1) All "valuations" are not created equal. Someone offers me 3x liquidation preferences, the answer is no at any valuation...
2) You don't set valuation, your investors do. If they are asking for guidance, give a big range. Or flip it around and ask them what it should be with a sincere, straight face. Ultimately you want 2 investors bidding on the same shares, and then you want to guide them to the deal you want (where valuation is just a small part of that - liquidation preferences, anti-dilution clauses, pre-investment available ESOP pool, board seats, voting rights are all part of the deal too).

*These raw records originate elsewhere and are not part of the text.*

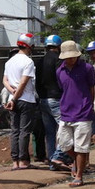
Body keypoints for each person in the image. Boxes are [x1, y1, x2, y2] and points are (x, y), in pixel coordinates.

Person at [55, 40, 95, 187]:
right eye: (67, 57)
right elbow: (63, 89)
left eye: (72, 56)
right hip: (66, 112)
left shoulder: (87, 68)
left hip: (83, 112)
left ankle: (79, 176)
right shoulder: (60, 71)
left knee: (81, 146)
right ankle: (77, 161)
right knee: (64, 144)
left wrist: (90, 105)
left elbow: (92, 88)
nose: (70, 59)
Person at [35, 35, 71, 171]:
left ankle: (52, 162)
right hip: (57, 99)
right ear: (59, 46)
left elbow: (37, 83)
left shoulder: (39, 62)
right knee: (66, 130)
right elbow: (62, 80)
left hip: (43, 100)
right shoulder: (59, 61)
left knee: (50, 134)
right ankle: (58, 157)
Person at [4, 32, 39, 170]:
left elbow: (4, 81)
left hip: (12, 99)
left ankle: (14, 162)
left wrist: (12, 95)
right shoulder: (28, 62)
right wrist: (15, 96)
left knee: (14, 130)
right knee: (24, 131)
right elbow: (23, 83)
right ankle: (24, 161)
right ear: (29, 45)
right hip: (25, 99)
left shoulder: (9, 61)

3) "Pre-money" valuation is a myth and a trap. There is no such thing. Valuations are strictly post-money. Your team plus a $1? Not worth much (sorry - no offense). Your team plus $5M? Worth hopefully a lot more than $5M more, because you can put that money to use. So don't be thinking about the past - valuations are based on the future. Your team isn't inherently "worth" anything - but your team plus a market opportunity plus money in the bank to execute? Well, that's hopefully worth quite a bit. Until you have a liquidity mechanism, pre-money valuation amounts are dumb to even calculate - entrepreneurs who think they reflect the value of what they have built are generally clueless.
4) At the stage you are at, spreadsheets are a distraction. Kind of sounds like you're a spreadsheet guy with your bullet point list of different ways to calculate a valuation. Do you have someone on the team who excels at sales? Selling your shares is a sales exercise - let them lead more.
5) The investors you are speaking with have an ownership plan. Early stage investors want to own 20-30% of your company (maybe more). Later stage might be interested in as low as 10%. They will negotiate hard for this amount and often be willing to pay a lot more. Entrepreneurs instead often think in terms of wanting to raise a certain amount of money and then sell as few shares as possible (higher valuation). There is (useless) tension in these two different views - embrace your investor's viewpoint (figure it out from past investments), then try to get more cash out of them for the same percentage equity. While this drives up your valuation (making any anti-dilution clauses you agree to riskier), it also drives up the cash you have in the bank (lowering execution risk).
6) Whether it's in your nature or not, you need to be ruthless when negotiating. This doesn't mean aggressive in demeanor (be yourself) - it means you need to create demand for selling twice the shares you will sell, and then play investors off each other.
You raise money at most once a year and by yourself; investors go through this process often once a month and with a team. You can't out-negotiate them - your only hope is to have them out-negotiate each other. If you think you're going to come to terms with a professional investor based strictly on the "theory" of the value of your company, you are about to be taken to the cleaners. You're sitting down to play poker with pros and you (and I) are mere amateurs - the only true solution is to make them play each other. Say whatever you need to (including your opinion of valuation) to get 2 investors seriously interested, then let the bidding begin. Just because you say a number to get them to engage doesn't mean you're going to end up with that number.